SECTION I. "Bons" et "mauvais" pauvres

Pour les penseurs Grecs, l'élévation de l'âme, par la pratique des jeux de l'esprit, est une des conditions à l'exercice de la citoyenneté. Faute de temps et de moyens, cette recherche spirituelle est interdite au pauvre qui est condamné à travailler de ses mains afin de subvenir à ses besoins. Le travail est porteur de représentations ambiguës. S'il empêche celui qui s'y consacre à toute forme de pensée, il prend aussi les traits d'un facteur stabilisant le pauvre jugé par Platon comme un être rempli de haine, complotant et respirant la révolution 290 . Le labeur, pour peu qu'il soit agricole, en lien avec la terre, la nature et donc la vertu, est gage d'ordre social. La mendicité, quant à elle, est fortement réprouvée et les mendiants sont assimilés à du bétail que la cité doit exclure de ses murs 291 . Si le pauvre, condamné à l'infériorité de son statut, ne peut exercer son droit de citoyen, le mendiant est réduit à l'animalité et cette disqualification prend corps dans l'organisation même de la société antique qui fonctionne sur le modèle de l'esclavage. L'errance, courante à cette époque, était alimentée par quantité d'esclaves fuyant leur condition d'hommes asservis mais aussi par des artisans modestes réduits à la misère. A ces populations s'ajoutèrent, peu à peu, des groupes appartenant aux armées barbares dissoutes par les conquêtes romaines mais aussi les survivants des famines ou des villages rasés fuyant vers les villes. L'institution de la propriété privée eut aussi pour effet de chasser des groupes entiers des terres que ces derniers cultivaient.

L'époque romaine formula une représentation péjorative des mendiants et des vagabonds et voyait en eux "des filous livrés à l'ivrognerie et aux vices, y faisant passer le plus clair de l'argent des quêtes." 292 A Rome, une loi de mendicantibus validis opère la distinction entre mendiants valides et invalides et définit les conduites à tenir envers ces populations 293 .

Si l'aube du christianisme allait préfigurer une autre vision de la pauvreté, l'immoralité du pauvre, et plus encore du vagabond, mais aussi le devenir du don et son utilité formeront un ensemble de questions pérennes, sans cesse débattues, orientant les mesures, alternant les réponses de l'assistance à la répression.

(Données textuelles extraites des pages)
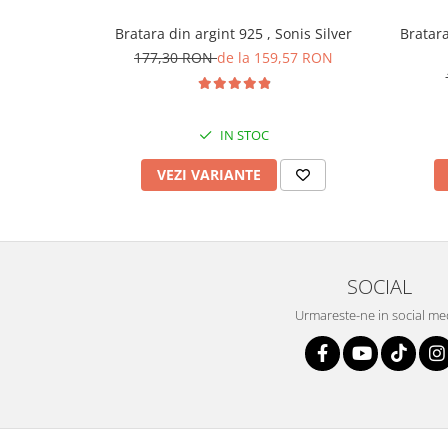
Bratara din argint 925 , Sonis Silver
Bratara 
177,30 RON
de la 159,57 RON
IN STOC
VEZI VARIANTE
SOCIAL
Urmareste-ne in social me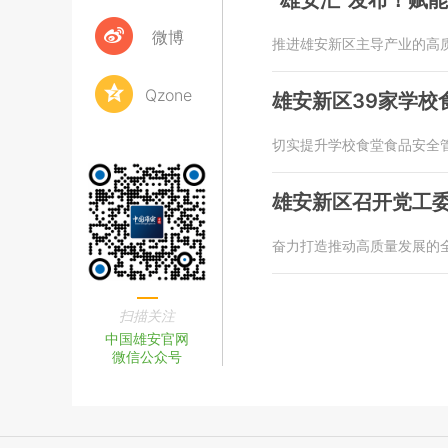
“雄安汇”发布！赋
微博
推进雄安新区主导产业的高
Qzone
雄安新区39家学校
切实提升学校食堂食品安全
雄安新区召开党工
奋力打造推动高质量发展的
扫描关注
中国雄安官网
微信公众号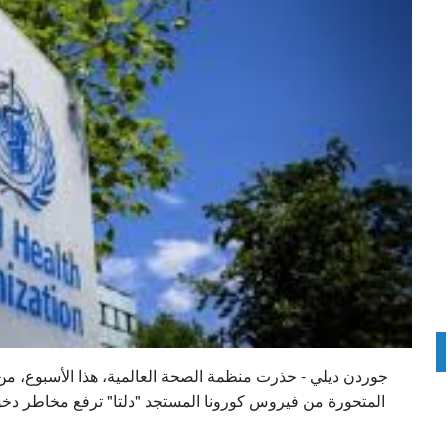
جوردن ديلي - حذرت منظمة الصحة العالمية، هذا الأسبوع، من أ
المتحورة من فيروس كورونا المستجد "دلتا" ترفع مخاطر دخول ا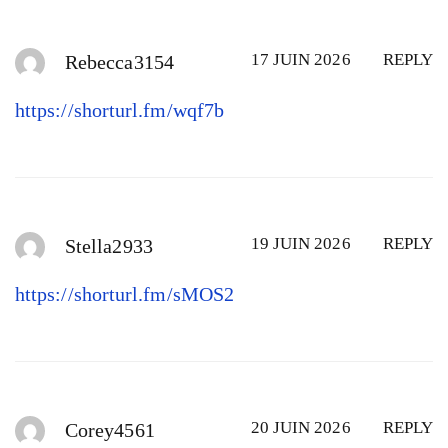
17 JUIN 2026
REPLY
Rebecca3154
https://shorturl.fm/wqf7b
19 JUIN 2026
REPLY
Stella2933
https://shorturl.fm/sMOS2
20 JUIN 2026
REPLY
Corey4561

**Consignes de travail:**
A - Recopiez fidèlement le passage de l'extrait sur la pauvreté dans l'Antiquité, depuis « Si l'aube du » jusqu'à « à la répression. » inclus.
B - D'après l'extrait sur la pauvreté dans l'Antiquité, quelle loi établit à Rome la distinction entre mendiants valides et invalides ?

**Réponses aux consignes:**
A -
Si l'aube du christianisme allait préfigurer une autre vision de la pauvreté, l'immoralité du pauvre, et plus encore du vagabond, mais aussi le devenir du don et son utilité formeront un ensemble de questions pérennes, sans cesse débattues, orientant les mesures, alternant les réponses de l'assistance à la répression.

B - La loi de mendicantibus validis.